Little children who see robbery and violence in a film often imitate these actions at home. This is harmless imitation, for children are not very conscious of the difference between social and anti-social behaviour. Boys love blood-thirsty scenes and are thrilled by adventure stories in a way that is normal and healthy. The same cannot be said for adolescents and adults.

A year or two ago an outcry was raised in the United States against "gangster" films which glorified criminals of the type of Al Capone, and sex stories of the kind in which Mae West was starred. A censorship was set up to "clean up Hollywood." The result is a series of artificial and rather sentimental films and the narrowing down of the field to harmless and uninteresting themes.

In a recent article, Samuel Goldwyn, the famous producer, pointed out the gagging effects of film censorship, All racial themes were barred. Hollywood can no longer make a non-American a villain. If a villain were a Chinese or a Mexican China or Mexico would enter a protest. The result was that all villains had to be hundred per cent American.

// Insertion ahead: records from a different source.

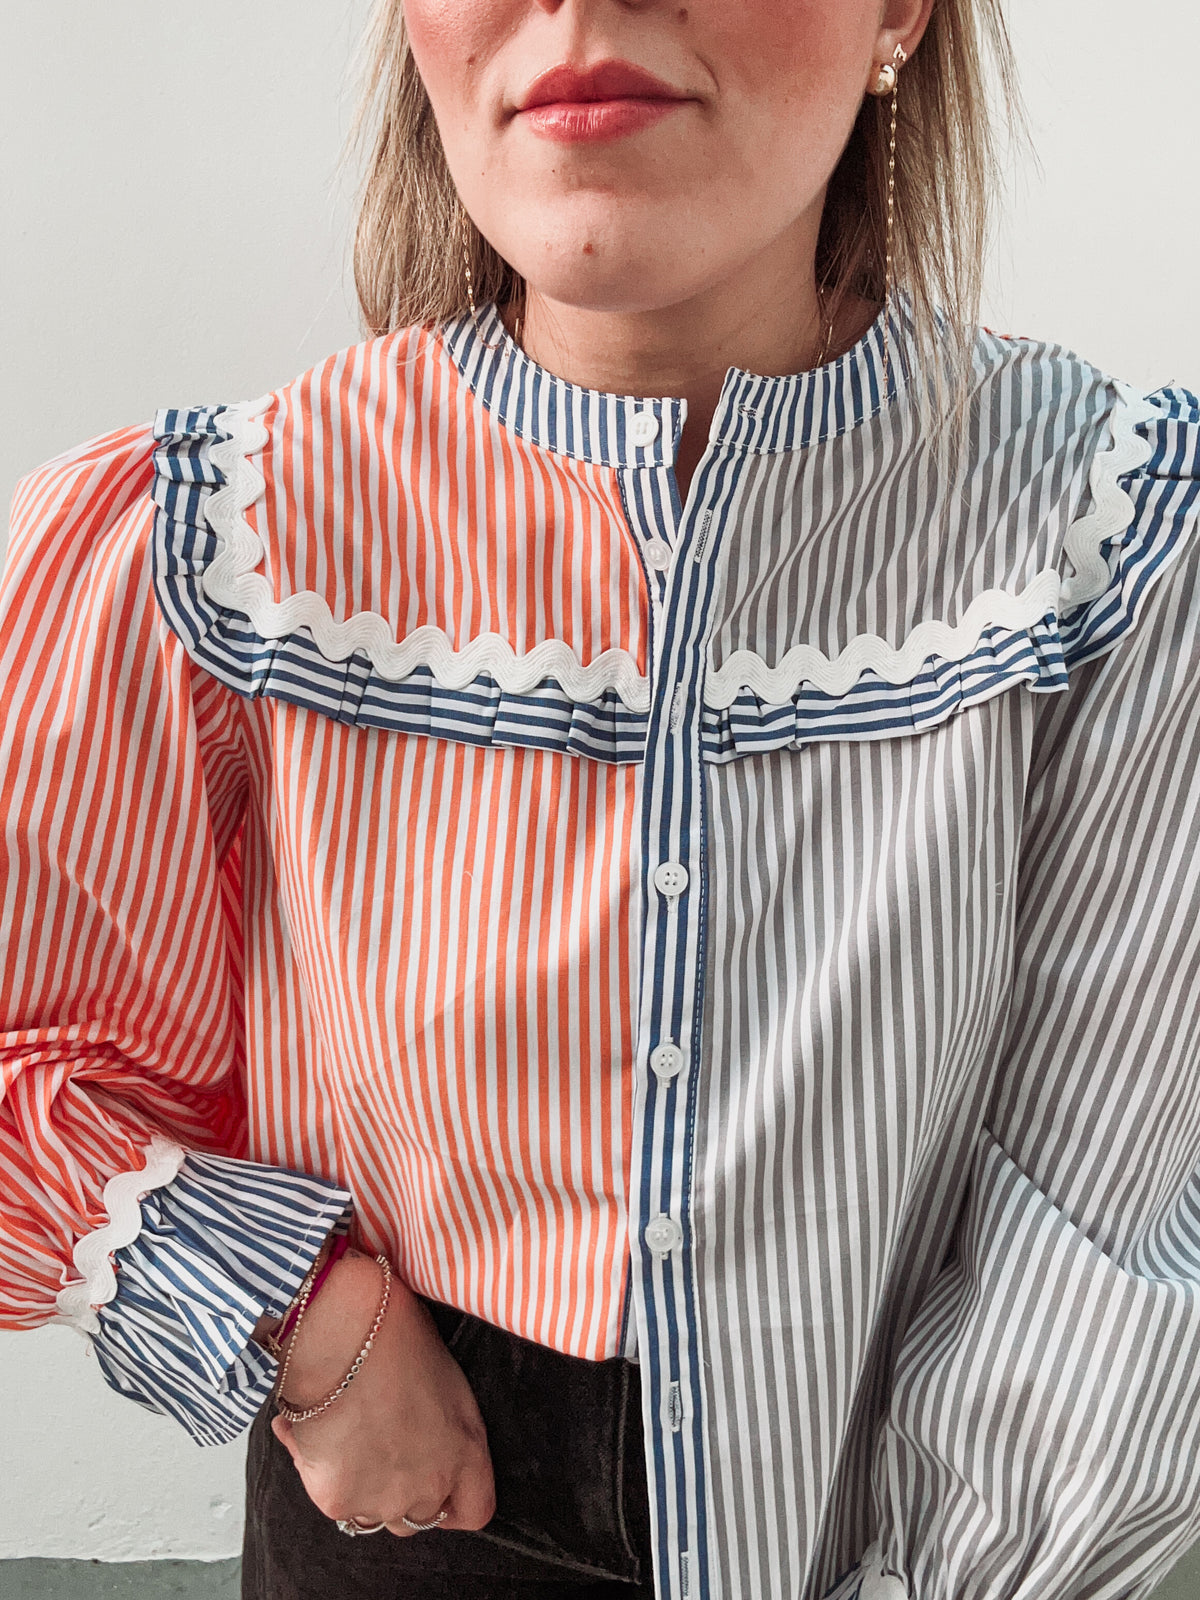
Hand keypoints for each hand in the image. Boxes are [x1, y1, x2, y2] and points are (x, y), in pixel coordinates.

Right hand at [268, 1251, 495, 1536]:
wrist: (344, 1335)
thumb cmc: (398, 1338)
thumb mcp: (446, 1381)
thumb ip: (446, 1428)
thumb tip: (429, 1437)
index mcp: (467, 1452)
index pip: (475, 1509)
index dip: (454, 1501)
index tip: (435, 1481)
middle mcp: (431, 1486)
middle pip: (418, 1516)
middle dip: (401, 1490)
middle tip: (380, 1446)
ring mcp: (384, 1499)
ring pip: (371, 1514)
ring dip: (360, 1486)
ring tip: (346, 1433)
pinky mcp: (338, 1500)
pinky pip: (327, 1495)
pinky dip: (315, 1469)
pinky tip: (309, 1430)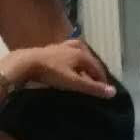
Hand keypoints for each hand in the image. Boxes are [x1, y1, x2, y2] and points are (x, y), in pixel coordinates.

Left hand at [0, 40, 114, 97]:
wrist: (26, 63)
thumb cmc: (51, 72)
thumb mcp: (74, 82)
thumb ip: (92, 88)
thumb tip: (113, 92)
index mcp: (81, 54)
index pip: (97, 67)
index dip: (102, 79)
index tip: (104, 91)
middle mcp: (73, 47)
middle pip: (89, 58)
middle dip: (94, 70)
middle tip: (96, 83)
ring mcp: (60, 46)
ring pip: (78, 52)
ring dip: (83, 62)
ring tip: (84, 73)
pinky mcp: (50, 49)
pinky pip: (67, 52)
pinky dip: (72, 59)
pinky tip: (68, 66)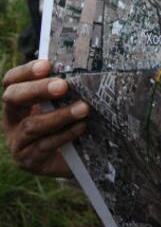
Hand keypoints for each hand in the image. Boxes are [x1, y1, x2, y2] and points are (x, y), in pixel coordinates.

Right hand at [2, 59, 86, 177]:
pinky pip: (45, 145)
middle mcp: (11, 120)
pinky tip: (81, 126)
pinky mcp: (29, 160)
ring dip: (59, 115)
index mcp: (16, 102)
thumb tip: (83, 71)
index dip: (26, 72)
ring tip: (83, 108)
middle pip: (13, 98)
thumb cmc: (67, 125)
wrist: (72, 161)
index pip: (11, 81)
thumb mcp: (62, 106)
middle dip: (38, 90)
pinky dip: (65, 134)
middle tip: (62, 86)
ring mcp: (17, 142)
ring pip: (31, 125)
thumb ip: (64, 92)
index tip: (47, 65)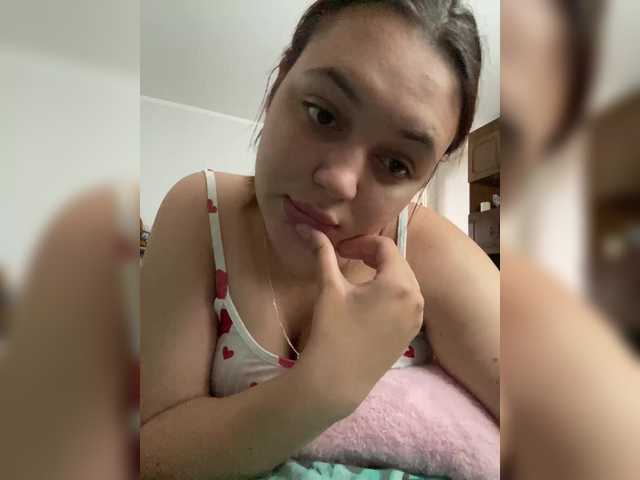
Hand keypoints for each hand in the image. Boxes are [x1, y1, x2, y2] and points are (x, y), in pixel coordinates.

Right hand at [294, 224, 423, 412]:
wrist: (337, 381)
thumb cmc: (332, 331)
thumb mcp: (329, 287)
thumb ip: (322, 253)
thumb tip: (306, 228)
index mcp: (399, 283)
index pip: (385, 247)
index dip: (361, 242)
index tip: (340, 249)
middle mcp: (416, 298)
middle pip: (397, 262)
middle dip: (372, 255)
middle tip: (347, 257)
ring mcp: (417, 318)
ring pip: (403, 281)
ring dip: (382, 273)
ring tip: (357, 277)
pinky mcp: (411, 333)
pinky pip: (405, 301)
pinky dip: (390, 293)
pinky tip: (369, 301)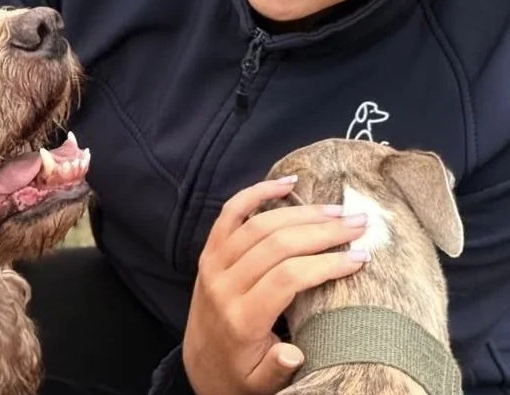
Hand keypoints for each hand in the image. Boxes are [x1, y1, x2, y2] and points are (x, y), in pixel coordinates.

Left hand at [182, 176, 369, 394]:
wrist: (200, 364)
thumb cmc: (240, 374)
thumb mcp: (260, 385)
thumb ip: (276, 369)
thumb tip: (293, 352)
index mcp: (241, 318)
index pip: (287, 278)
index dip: (325, 264)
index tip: (359, 258)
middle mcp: (223, 284)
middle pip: (276, 244)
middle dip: (323, 231)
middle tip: (358, 224)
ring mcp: (213, 262)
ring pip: (259, 223)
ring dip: (301, 212)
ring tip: (338, 210)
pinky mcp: (209, 249)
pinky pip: (231, 211)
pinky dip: (258, 192)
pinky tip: (288, 183)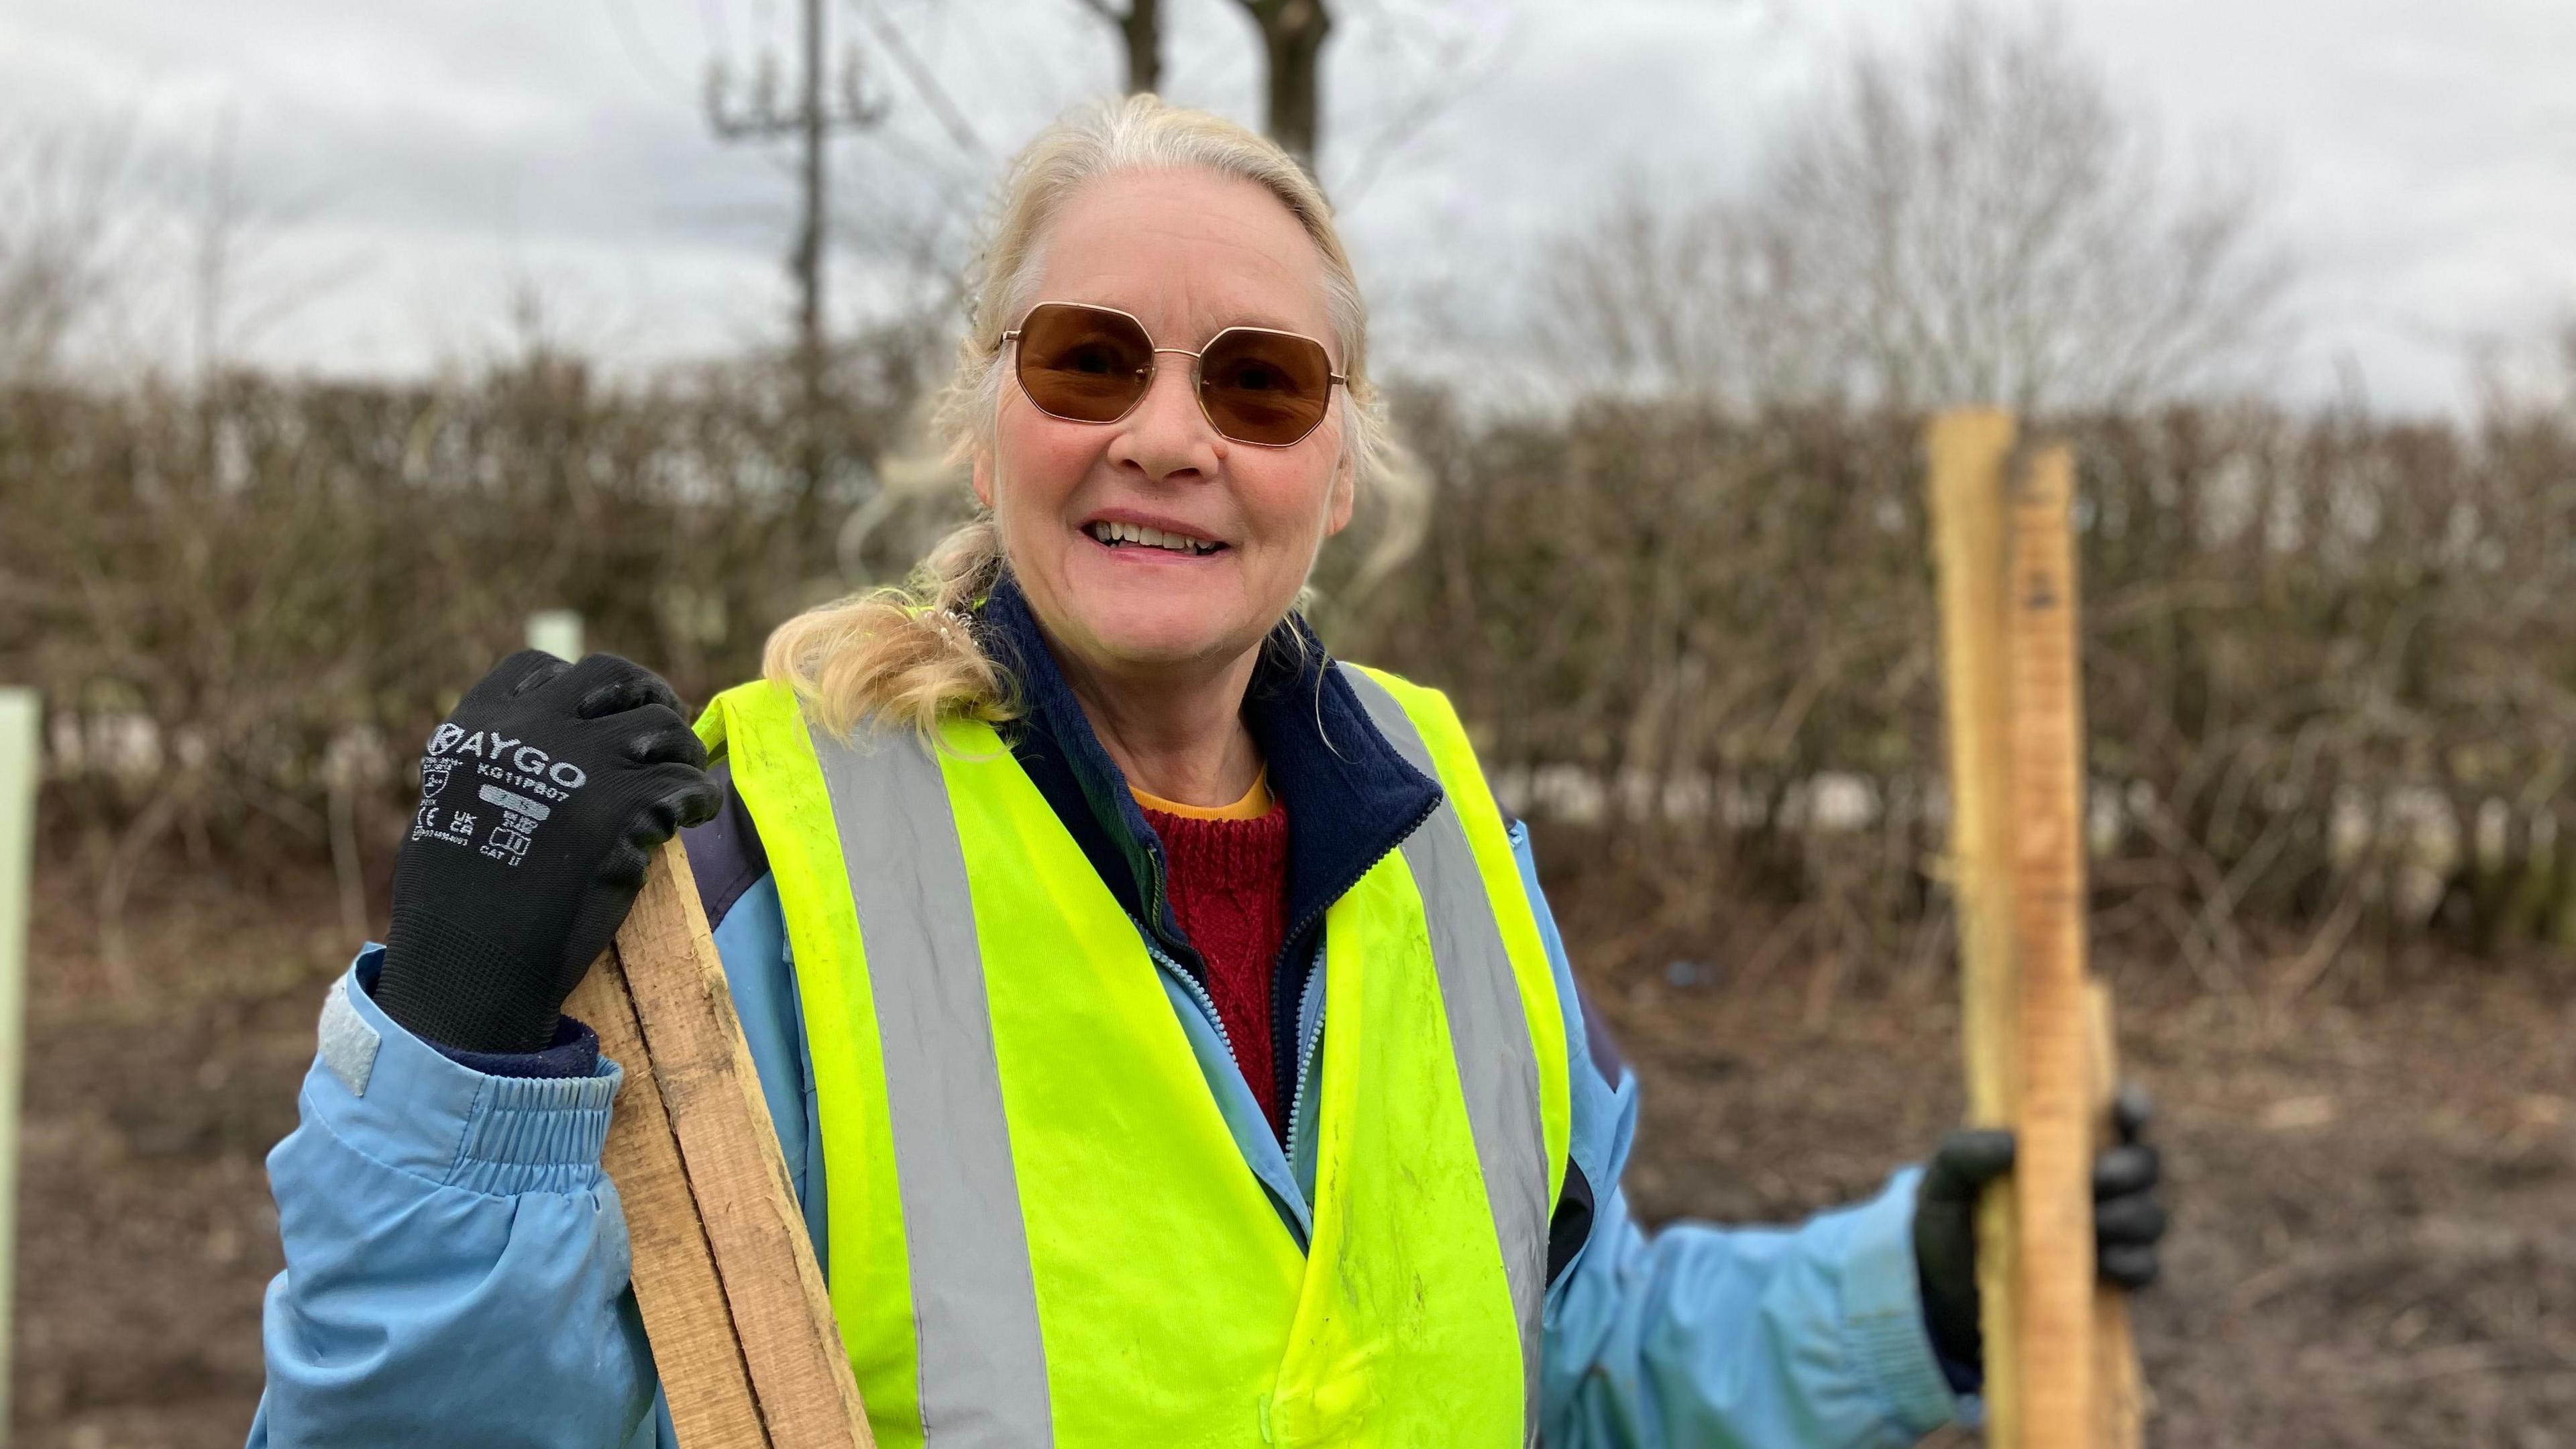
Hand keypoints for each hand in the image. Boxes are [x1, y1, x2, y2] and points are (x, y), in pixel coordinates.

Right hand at [373, 651, 722, 1053]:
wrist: (471, 962)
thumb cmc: (456, 904)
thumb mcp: (457, 805)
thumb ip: (502, 763)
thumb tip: (559, 751)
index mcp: (477, 727)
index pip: (539, 667)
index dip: (582, 691)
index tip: (603, 717)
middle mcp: (530, 729)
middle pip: (613, 675)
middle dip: (648, 698)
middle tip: (663, 739)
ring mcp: (581, 762)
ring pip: (664, 726)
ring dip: (681, 754)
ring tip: (680, 786)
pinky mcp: (624, 805)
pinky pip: (687, 784)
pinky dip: (698, 801)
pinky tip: (692, 818)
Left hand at [1913, 1085, 2163, 1370]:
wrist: (1943, 1291)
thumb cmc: (1948, 1220)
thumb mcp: (1943, 1182)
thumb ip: (1964, 1153)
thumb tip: (2011, 1144)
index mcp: (2063, 1145)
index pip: (2116, 1114)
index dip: (2132, 1107)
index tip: (2124, 1114)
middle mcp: (2096, 1183)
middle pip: (2145, 1163)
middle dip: (2130, 1169)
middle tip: (2097, 1179)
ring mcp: (2108, 1231)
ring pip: (2150, 1215)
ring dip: (2129, 1217)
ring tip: (2092, 1225)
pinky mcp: (2110, 1278)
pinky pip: (2146, 1267)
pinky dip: (2133, 1262)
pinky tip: (2104, 1262)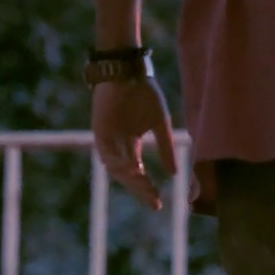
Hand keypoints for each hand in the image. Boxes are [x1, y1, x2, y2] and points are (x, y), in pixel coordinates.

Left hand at [91, 75, 177, 210]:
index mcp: (132, 144)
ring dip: (129, 178)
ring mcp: (108, 139)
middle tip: (153, 201)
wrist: (128, 71)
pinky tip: (132, 169)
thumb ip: (167, 147)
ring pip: (116, 166)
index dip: (147, 188)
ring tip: (144, 186)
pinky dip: (118, 162)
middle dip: (140, 188)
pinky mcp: (100, 130)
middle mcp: (118, 145)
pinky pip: (106, 151)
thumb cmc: (145, 93)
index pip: (138, 173)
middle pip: (127, 174)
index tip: (158, 204)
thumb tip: (175, 174)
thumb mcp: (161, 123)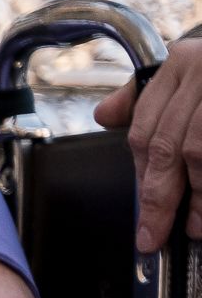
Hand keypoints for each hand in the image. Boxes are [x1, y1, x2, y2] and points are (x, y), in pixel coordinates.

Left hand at [95, 35, 201, 252]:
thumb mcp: (192, 71)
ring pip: (200, 153)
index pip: (146, 129)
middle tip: (154, 235)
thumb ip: (149, 97)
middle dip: (160, 198)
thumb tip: (105, 117)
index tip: (143, 211)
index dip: (142, 176)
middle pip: (169, 147)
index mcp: (183, 62)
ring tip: (196, 227)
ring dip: (198, 197)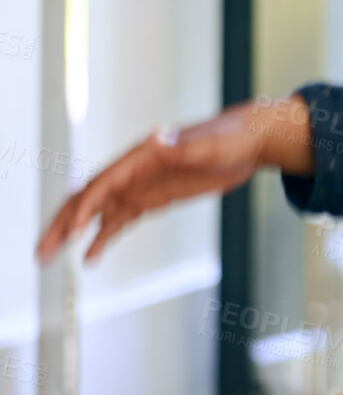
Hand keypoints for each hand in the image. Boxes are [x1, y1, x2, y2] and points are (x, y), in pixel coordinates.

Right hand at [36, 95, 312, 263]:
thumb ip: (184, 144)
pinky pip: (120, 219)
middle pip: (88, 199)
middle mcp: (133, 171)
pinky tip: (90, 257)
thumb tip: (159, 138)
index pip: (103, 183)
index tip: (72, 232)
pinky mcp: (153, 197)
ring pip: (97, 212)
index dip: (86, 207)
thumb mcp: (212, 143)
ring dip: (72, 233)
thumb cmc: (231, 137)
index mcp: (142, 156)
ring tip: (51, 257)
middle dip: (62, 225)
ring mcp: (141, 185)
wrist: (249, 140)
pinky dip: (102, 237)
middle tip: (42, 251)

In other words, the far reaching effects of the seeing of films on the minds of the people have already been gauged and the instilling of racial prejudice prevented to some extent. The film is a powerful instrument for propaganda as well as a means of entertainment.

The supervision of films should be carried out with great caution. The American researchers advise their classification under three heads–those for children, those for adolescents and those for adults. Horror pictures, sensual love stories and stories that show revolt against morality as being smart and modern should be banned for the first two groups. Adolescents should see pictures showing romantic love, adventure, travel, family relations, school and college life and mystery stories that do not stress horror. Problem pictures of adult life might also be shown to young people who are beginning to consider such matters, provided they are done with insight and sympathy.

There are European governments who control the film industry itself. But this is an extreme measure that tends to deprive the films of the entertainment value which is their drawing card. Mr. Thompson ends his article with these words:

"A wise Government would find the money–even if it meant cutting down the colleges, if it meant cutting down the swank and extravagance of its own higher circles–to provide everywhere a free service of instruction in elementary common sense, through the films (resisting the temptation to slip in propaganda in favour of itself). But this will not happen. No one fusses. No one is going to fuss."

What he means by free instruction in common sense is not very clear. But whatever the Government may or may not do with educational films of the kind now used in some schools, the Indian film industry has its own problems to solve in the field of pure entertainment. They have given up bad Hollywood and imitation opera, and turned their attention to the lives of the people in the streets and in the shops. What they will do with the material in their hands is of great importance to India. They have it in their power to mould the opinions and beliefs of millions of their countrymen. Will they do so? Time alone can tell.